Fortunately, there is no press conference, otherwise this failure will appear more tragic.

Although QUIBI is short-lived, it has to admit that the threshold for starting a business is extremely high. One of the founders, Katzenberg, is a veteran who founded DreamWorks. He sold his Glendale-based studio to NBCUniversal for $3.8 billion in 2016. He also led Disney through the 1990s. The animation renaissance is self-evident in Hollywood. The CEO is the former eBay and HP CEO Meg Whitman, who has a lot of experience in business and management, not to mention the super team behind the team.

As a well-known Hollywood billionaire, in the era of short video and streaming media, he was placed on the gaming table with the hope of a “gamble” comeback.

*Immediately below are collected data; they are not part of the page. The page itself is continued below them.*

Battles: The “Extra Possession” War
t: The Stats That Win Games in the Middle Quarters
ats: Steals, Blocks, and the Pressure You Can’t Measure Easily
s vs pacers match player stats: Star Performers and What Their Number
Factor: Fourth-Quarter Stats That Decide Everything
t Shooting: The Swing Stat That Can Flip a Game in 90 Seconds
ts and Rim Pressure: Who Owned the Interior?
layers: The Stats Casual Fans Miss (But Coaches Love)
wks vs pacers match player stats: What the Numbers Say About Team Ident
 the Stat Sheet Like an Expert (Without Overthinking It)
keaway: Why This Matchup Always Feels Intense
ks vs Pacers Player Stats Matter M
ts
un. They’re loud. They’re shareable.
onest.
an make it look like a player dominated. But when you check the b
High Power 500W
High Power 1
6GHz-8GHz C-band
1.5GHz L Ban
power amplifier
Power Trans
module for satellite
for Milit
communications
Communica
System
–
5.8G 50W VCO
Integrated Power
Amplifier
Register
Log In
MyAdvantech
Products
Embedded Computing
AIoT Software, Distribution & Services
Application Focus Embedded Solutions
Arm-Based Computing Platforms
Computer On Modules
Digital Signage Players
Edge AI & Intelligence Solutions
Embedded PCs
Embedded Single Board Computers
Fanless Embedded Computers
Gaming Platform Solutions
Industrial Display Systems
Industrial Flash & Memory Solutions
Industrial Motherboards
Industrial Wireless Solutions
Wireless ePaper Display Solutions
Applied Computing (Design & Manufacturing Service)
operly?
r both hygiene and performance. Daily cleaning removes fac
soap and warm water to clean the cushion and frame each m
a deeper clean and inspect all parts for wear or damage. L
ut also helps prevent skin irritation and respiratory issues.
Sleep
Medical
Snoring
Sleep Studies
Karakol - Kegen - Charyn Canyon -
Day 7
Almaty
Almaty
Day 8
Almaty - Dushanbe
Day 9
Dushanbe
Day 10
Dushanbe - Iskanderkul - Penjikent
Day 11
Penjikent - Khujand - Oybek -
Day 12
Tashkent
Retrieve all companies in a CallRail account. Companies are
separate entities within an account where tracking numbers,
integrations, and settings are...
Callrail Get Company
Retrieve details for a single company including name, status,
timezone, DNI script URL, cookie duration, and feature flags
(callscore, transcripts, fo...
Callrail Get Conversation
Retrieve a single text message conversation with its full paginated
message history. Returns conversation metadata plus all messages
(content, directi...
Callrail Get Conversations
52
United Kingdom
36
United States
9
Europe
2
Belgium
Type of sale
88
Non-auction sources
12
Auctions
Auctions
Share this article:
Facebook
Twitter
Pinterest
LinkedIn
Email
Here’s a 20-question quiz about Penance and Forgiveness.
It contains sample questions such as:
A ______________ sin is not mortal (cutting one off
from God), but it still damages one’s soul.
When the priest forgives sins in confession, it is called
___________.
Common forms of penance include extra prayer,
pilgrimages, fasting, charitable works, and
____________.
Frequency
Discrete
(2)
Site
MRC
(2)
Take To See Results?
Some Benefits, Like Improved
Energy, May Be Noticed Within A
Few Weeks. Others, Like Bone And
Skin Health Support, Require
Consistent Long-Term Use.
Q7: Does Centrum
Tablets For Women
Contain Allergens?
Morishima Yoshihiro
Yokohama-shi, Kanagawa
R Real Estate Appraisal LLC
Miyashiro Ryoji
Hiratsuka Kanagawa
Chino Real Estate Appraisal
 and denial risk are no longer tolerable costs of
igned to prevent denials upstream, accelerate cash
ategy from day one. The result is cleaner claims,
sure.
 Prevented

For emerging entrepreneurial teams, the threshold of “Internet + content” entrepreneurship is getting higher and higher. The six major Hollywood monopolies are the earliest monopolies formed in the upstream content. They have lasted for nearly a hundred years and are still full of vitality. In terms of Internet streaming media, Netflix, youtube, and tik tok are forming new monopolies. Even if there are competitors, they are Apple, Disney, Facebook, etc. Oligopoly in other fields. Not only the entrepreneurial project, the founder and the leadership team, and the financial support must be absolutely perfect, but also good luck from heaven. Any mistake in any link will be forever.

QUIBI seems to have a very tempting option for latecomers, even if it doesn’t want to admit it. To reiterate, product failure is not terrible. Innovation, challenge and continuous thinking are the roots of the continuous birth of this industry.